E é na forma de processos mentais que os agentes, programas armazenados em algum local da Matrix (algo como o inconsciente coletivo de Jung), “entram” em qualquer mente não liberta ocupando todo o seu ser. Pensamentos, emoções e ações agora são comandadas pelo agente. Quando alguém luta com os agentes de Matrix, está em luta o seu lado livre contra os apegos, desejos e tudo o que interrompe o caminho rumo à auto-realização. Antes de Neo obter a libertação das limitações impostas à sua mente, no final do primeiro filme, todos em Zion sabiam que era impossível travar qualquer combate com os agentes e sair vivo. Esse combate mortal, entre as nossas tendências cármicas, nosso lado Sombra, e nosso lado Luz é a verdadeira batalha a ser travada por qualquer guerreiro espiritual e ninguém tinha tido nenhum êxito em qualquer dessas batalhas. Neo foi o primeiro. Venceu a sua Sombra, personificada no agente Smith. Mas a Sombra não é aniquilada com uma só batalha.  

“O coração do Aikido é: verdadeira vitória é vitória sobre si, dia de instantânea vitória!
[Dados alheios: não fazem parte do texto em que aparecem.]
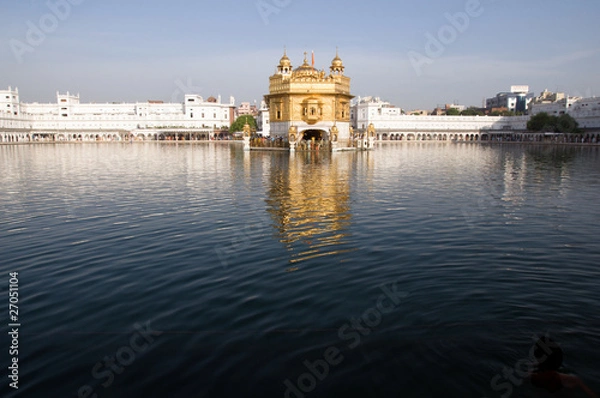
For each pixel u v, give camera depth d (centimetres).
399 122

Verdadeira vitória significa infinita coragem, vitória sobre si simboliza incansáveis esforços e dia de instantânea vitória representa o glorioso momento do triunfo no aqui e no agora… A verdadeira vitória… é atingir e eliminar o espírito da dúvida e do conflito que existe dentro de você. [Só assim]… você estará hábil a integrar os fatores interno e externo da prática, limpe seu caminho de obstáculos e purifique seus sentidos”.

Morihei Ueshiba (1.883-1.969)

 “O maior de todos os inimigos do homem é ele próprio”.

Paramahansa Yogananda (1.893-1.952)

 Em Reloaded vemos que  essa Sombra adquire mais poderes e continua a se manifestar, perseguindo Neo. Smith confessa que, apesar de não saber como, após a derrota no final do primeiro filme, passou a sentir que algo de Neo pertencia ou passou a pertencer a ele. O próprio Neo passou a pressentir a aproximação de seu lado Sombra, na pessoa dos agentes da Matrix, e destemidamente enfrentava a todos em luta, vencendo-os. Isso é bem retratado na luta com armas de Neo contra os comparsas de Merovingian, programas ultrapassados e destinados à destruição que encontraram refúgio sob a proteção dele. Representam as nossas mais vis negatividades, herdadas de nossos mais longínquos ancestrais, às quais Neo destrói (dentro de si) fria e impiedosamente. 

“Minha alma renasceu! Meu poder para vencer é superior a todo o peso de minhas tribulações, porque sou filho de Deus”.

Paramahansa Yogananda (1.893-1.952) 

Essa afirmação de Paramahansa Yogananda retrata bem de onde Neo retirou forças para ser superior a todo o peso de dezenas de Smith que estavam sobre ele, arremessando-os ao ar, na linda batalha dele contra os cem Smith. Nessa hora ele sente a voz de Trinity: “saia daí”. Quando não conseguimos vencer nossa negatividade, de nada adiantará ficar lutando com ela indefinidamente. A melhor saída é adiar a batalha por mais algum tempo, ainda não é a hora de enfrentá-la, sob pena de sucumbirmos a ela. Se, por exemplo, não podemos vencer a nossa raiva e ânsia de vingança, não adianta ficar nos recriminando ou lutando contra ela. A melhor saída é mudar, temporariamente, nosso pensamento e sentimento para outro lugar: e Neo sai dali voando.